For decision-makers, these results emphasize the major effort required to optimize the medical management of these already sick people but also to act on determinants with a medium- to long-term impact, which can be present from birth. Improved management of certain chronic diseases and detection and correction of certain disorders or disabilities can be a positive factor for improvement of the subject’s socio-economic level. However, preventive, social, economic and behavioural actions must also be promoted.

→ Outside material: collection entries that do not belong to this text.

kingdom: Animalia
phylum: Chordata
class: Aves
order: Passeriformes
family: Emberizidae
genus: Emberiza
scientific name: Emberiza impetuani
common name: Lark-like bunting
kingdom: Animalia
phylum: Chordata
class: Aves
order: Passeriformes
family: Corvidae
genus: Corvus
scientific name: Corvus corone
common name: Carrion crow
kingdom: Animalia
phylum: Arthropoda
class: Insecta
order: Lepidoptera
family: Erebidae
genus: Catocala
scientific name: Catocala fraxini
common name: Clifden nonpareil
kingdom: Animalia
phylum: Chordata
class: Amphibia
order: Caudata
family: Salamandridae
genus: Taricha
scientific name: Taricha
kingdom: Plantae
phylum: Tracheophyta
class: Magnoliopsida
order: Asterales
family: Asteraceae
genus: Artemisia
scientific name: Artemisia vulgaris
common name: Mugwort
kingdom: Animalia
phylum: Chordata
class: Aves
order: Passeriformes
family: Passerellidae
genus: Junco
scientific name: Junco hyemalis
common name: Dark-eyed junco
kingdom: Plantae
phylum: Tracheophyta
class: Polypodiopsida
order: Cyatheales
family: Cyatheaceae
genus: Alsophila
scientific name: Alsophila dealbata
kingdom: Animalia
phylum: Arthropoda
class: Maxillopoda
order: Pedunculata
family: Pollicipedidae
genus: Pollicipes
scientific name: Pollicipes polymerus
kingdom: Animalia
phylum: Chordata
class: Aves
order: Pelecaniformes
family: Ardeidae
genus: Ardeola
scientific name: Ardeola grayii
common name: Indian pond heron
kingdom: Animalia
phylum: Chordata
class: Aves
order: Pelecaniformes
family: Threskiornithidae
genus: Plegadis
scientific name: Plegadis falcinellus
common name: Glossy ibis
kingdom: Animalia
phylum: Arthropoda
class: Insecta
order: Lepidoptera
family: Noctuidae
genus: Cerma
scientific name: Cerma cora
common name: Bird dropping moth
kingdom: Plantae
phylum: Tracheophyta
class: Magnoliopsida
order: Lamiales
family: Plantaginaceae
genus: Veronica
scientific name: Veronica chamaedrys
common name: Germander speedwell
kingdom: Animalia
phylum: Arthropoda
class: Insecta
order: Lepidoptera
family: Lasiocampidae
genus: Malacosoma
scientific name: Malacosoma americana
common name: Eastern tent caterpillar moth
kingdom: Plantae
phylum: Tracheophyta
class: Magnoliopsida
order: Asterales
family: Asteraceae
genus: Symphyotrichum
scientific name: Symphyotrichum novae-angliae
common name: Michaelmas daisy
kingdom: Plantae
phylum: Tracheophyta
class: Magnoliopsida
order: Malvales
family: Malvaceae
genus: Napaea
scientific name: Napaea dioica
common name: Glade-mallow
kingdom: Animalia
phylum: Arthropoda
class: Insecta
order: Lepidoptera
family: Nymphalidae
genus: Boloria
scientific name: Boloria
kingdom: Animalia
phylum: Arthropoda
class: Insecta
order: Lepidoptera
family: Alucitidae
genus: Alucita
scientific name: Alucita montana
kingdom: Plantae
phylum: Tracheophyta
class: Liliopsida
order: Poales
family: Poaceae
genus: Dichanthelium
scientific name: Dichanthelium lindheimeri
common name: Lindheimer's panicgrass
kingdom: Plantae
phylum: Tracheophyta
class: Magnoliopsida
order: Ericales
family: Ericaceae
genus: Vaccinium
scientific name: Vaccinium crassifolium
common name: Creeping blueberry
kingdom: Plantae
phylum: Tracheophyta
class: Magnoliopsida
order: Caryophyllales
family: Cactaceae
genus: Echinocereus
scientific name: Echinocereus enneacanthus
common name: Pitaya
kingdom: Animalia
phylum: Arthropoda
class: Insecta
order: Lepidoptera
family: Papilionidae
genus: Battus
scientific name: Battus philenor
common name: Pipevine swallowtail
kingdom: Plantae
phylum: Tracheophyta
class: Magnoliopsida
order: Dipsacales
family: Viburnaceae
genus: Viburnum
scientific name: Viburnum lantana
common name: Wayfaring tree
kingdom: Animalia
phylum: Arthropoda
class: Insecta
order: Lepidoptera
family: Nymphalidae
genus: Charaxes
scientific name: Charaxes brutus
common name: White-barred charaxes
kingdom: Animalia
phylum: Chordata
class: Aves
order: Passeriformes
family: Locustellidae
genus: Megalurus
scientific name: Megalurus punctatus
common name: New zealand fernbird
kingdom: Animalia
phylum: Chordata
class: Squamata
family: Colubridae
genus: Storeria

Conflicts of interest: None declared.

Key points

  • CMUC for people with low-income level was associated with high hospital admission and mortality rates

  • Hospitalization rates for CMUC beneficiaries were greater for all of the 22 major diagnostic categories

  • More frequent diagnosis for CMUC were ‘psychiatry, toxicology and alcohol’, HIV, infectious diseases other than HIV, burns, trauma and female genital tract tumours but not breast tumours (0.8).

  • Hospitalizations for investigations such as endoscopies were also more frequent, as well as stays of <48 h for radiotherapy, chemotherapy and dialysis.

  • In this low-income population with free access to health care, rates were higher for many diseases that are known targets for prevention and screening actions.